Collected data

________________________

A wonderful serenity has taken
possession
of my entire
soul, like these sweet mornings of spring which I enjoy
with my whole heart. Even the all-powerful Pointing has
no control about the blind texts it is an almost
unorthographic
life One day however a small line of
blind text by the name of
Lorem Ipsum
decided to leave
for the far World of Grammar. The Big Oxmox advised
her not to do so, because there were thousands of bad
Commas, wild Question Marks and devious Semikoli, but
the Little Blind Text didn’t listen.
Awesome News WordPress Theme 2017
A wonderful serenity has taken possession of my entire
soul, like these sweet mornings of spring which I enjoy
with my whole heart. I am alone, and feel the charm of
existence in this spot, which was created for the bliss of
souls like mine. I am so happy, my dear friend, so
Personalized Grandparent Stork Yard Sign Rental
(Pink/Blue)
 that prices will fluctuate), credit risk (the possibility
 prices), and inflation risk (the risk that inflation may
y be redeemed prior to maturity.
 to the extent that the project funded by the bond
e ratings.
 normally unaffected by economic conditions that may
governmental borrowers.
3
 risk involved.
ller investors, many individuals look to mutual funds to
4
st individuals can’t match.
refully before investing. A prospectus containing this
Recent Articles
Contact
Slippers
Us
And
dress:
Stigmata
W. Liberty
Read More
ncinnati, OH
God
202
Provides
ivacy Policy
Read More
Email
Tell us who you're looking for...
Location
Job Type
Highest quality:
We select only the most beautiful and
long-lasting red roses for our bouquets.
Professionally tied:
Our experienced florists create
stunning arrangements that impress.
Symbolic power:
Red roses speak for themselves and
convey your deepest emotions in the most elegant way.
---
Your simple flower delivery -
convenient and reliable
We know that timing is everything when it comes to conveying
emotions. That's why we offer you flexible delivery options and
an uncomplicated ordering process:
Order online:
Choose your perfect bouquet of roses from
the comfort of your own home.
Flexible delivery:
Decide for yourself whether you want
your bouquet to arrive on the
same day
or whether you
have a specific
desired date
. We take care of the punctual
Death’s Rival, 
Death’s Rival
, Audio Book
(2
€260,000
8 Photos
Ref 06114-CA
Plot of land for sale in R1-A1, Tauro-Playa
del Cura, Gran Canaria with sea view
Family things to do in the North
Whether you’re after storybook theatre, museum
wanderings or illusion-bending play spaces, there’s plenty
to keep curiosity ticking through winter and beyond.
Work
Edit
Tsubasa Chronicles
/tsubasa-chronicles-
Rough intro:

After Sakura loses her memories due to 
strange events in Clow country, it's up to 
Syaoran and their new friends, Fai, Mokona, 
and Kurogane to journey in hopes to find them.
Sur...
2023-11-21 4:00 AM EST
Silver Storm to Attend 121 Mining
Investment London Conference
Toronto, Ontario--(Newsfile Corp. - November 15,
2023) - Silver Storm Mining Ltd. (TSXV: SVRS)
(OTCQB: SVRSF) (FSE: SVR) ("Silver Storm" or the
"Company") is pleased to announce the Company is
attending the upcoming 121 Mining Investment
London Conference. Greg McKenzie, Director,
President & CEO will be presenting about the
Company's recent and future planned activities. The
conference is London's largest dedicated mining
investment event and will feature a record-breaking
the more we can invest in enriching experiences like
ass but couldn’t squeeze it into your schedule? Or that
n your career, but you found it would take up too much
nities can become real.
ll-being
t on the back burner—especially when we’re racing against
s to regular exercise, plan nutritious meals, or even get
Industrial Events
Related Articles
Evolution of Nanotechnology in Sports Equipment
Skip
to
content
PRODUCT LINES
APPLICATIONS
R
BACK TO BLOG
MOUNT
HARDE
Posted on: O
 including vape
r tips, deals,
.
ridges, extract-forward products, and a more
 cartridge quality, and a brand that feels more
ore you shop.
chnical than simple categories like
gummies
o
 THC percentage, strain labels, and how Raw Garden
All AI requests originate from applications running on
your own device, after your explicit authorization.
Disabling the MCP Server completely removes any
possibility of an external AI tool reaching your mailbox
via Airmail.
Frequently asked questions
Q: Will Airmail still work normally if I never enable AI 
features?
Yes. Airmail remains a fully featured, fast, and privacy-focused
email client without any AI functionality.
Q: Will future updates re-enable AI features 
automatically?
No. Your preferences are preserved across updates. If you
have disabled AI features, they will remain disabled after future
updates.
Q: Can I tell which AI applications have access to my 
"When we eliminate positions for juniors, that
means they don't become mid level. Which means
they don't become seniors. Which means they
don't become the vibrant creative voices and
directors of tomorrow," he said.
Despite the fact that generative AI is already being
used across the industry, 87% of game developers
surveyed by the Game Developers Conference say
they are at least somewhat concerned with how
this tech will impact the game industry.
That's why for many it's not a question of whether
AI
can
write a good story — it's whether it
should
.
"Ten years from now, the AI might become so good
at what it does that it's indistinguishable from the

________________________

Work order
List every line of the data above that contains the string "quality", copying each line in full. Matching is case-sensitive.

Finished exercise
Highest quality:
 cartridge quality, and a brand that feels more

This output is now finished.